When the owner of the only custom harvesting operation in Edwards County, KS, died a number of years ago, five local hay growers knew what they needed to do. They bought the company to keep from losing the service.

“We needed the hay operation in the area for both its services and those offered through its repair shop,” says David McClaren, president of Star Alfalfa, Lewis, KS.

McClaren was one of the five original buyers in 1986. Since then, two owners have left the business and three others have bought in, bringing the current number of owners to six. All are hay growers who live within 15 miles of Lewis.

All of McClaren's 260 acres of hay are custom harvested by Star Alfalfa. He and the other owners pay the going rate for services provided by their company. They also return about 90% of the company's profits to the business. “We try to take out just enough to pay the taxes,” he says.

Last year, Star Alfalfa put up 21,000 acres of hay. It custom harvests for up to 20 growers, including five of the six owners.

“We basically started off just harvesting the hay of the owners with one or two balers.
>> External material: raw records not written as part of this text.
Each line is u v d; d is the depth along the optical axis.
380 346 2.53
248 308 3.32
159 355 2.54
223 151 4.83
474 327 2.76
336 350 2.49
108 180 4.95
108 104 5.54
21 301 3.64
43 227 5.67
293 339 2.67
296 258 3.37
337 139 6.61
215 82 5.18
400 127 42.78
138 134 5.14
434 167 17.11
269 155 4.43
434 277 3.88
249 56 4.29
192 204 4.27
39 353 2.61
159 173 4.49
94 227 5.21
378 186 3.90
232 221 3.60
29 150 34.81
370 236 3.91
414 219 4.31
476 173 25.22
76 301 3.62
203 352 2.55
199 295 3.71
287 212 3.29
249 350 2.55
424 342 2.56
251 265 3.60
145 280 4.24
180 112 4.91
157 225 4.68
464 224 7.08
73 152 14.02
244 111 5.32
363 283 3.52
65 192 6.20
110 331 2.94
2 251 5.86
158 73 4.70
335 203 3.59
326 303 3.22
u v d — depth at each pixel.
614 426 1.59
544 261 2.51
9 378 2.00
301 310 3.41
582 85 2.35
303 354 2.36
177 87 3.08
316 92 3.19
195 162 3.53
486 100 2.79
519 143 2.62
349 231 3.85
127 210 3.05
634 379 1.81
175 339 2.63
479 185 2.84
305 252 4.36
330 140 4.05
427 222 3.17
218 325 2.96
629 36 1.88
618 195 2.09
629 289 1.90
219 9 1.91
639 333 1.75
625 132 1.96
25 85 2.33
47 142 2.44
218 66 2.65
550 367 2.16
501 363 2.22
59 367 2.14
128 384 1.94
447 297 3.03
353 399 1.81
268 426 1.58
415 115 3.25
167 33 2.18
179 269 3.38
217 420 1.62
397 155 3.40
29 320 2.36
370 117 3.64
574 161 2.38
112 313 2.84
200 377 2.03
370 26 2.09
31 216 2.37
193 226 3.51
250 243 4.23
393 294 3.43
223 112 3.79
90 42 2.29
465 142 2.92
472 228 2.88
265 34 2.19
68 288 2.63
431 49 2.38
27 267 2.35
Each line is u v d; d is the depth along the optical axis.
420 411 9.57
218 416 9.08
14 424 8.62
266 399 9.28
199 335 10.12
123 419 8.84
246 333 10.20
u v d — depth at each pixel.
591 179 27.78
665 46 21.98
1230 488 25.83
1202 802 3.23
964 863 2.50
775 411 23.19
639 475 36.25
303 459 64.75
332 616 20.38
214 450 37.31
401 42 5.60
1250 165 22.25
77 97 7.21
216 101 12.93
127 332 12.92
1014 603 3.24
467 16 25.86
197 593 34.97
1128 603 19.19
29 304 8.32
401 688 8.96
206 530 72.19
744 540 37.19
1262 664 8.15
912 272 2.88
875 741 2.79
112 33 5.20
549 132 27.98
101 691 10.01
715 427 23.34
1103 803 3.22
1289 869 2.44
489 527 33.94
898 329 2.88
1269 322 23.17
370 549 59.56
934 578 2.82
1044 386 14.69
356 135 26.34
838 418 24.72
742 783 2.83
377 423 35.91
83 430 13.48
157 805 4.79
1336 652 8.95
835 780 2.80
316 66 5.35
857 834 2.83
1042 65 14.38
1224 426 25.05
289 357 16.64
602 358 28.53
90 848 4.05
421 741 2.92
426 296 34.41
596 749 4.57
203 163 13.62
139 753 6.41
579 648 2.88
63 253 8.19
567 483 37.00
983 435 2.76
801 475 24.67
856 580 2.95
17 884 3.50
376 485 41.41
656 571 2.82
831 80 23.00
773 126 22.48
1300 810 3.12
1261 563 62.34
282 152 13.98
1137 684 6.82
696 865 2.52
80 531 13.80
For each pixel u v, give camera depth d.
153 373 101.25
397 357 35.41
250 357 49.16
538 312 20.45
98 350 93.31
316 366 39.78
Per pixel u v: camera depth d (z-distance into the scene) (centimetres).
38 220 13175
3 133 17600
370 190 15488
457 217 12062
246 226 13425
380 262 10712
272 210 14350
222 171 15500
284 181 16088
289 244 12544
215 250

We now have four balers,” says Lagayle Putter, CEO of the corporation.

“We could have put up more hay last year, but we chose to stay the same size and do a better job,” says McClaren. “We didn't want to over-extend ourselves. Quality is more important to us than quantity.”

Star Alfalfa also runs a diesel repair shop, is an irrigation equipment dealer and buys and sells hay.

“When we buy hay from a grower, either we've harvested it or we go out there to look at it,” says Putter. “So we know what we're selling, and the buyers get what we tell them they're getting.”

The company has 12 full-time employees, plus up to eight part-time people in summer.

A major benefit of being a Star Alfalfa customer is the shop.

“When one of our customers is harvesting corn and the combine breaks down, our mechanics drop everything to go fix it,” she adds.

Star Alfalfa owns four trucks that it uses to deliver hay to the local feed yard. All six owners, plus others, sell hay to the company.

“The owners can sell to whom-ever they want,” Putter notes. “But most of them offer it through us first.”

McClaren, who owns stocker cattle, says another benefit is that he can put cattle in the local feed yard and Star Alfalfa will ship hay to them. That way, he feeds his hay or hay that's the quality he wants.

Star Alfalfa has clipped along at a steady growth rate of about 5% a year, says McClaren. And he notes that he and the others originally bought the company to benefit themselves and their neighbors.

“I'd hate to be without it,” he says. “And I hope the people in the community appreciate it.”